In additive methods the pattern is electroplated onto a bare substrate using a complex process. The advantage of the additive method is that less material is needed and less waste is produced. In the full additive process the bare laminate is covered with a photosensitive film which is imaged. The exposed areas are sensitized in a chemical bath, usually containing palladium and similar to that used for through hole plating which makes the exposed area capable of bonding metal ions. The laminate is then plated with copper in the sensitized areas. When the mask is stripped, the PCB is finished.
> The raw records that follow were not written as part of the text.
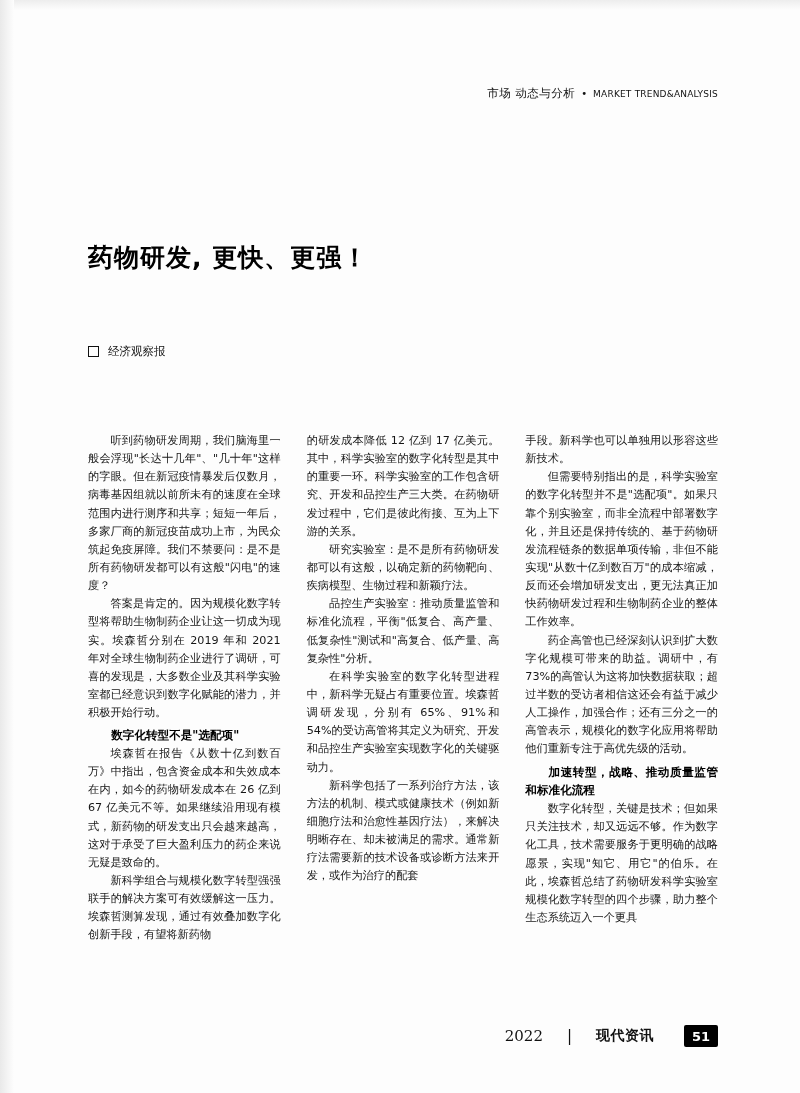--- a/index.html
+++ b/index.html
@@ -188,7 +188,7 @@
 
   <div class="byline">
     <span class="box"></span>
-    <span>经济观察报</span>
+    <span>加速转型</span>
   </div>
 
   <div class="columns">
Semi-additive is the most common process: The unpatterned board has a thin layer of copper already on it. A reverse mask is then applied. Additional copper is then plated onto the board in the unmasked areas; copper may be plated to any desired weight. Tin-lead or other surface platings are then applied. The mask is stripped away and a brief etching step removes the now-exposed bare original copper laminate from the board, isolating the individual traces. Some single-sided boards which have plated-through holes are made in this way. General Electric made consumer radio sets in the late 1960s using additive boards. The additive process is commonly used for multi-layer boards as it facilitates the plating-through of the holes to produce conductive vias in the circuit board.
Industrial etching is usually done with ammonium persulfate or ferric chloride. For PTH, additional steps of electroless deposition are done after the holes are drilled, then copper is electroplated to build up the thickness, the boards are screened, and plated with tin/lead. The tin/lead becomes the resist leaving the bare copper to be etched away.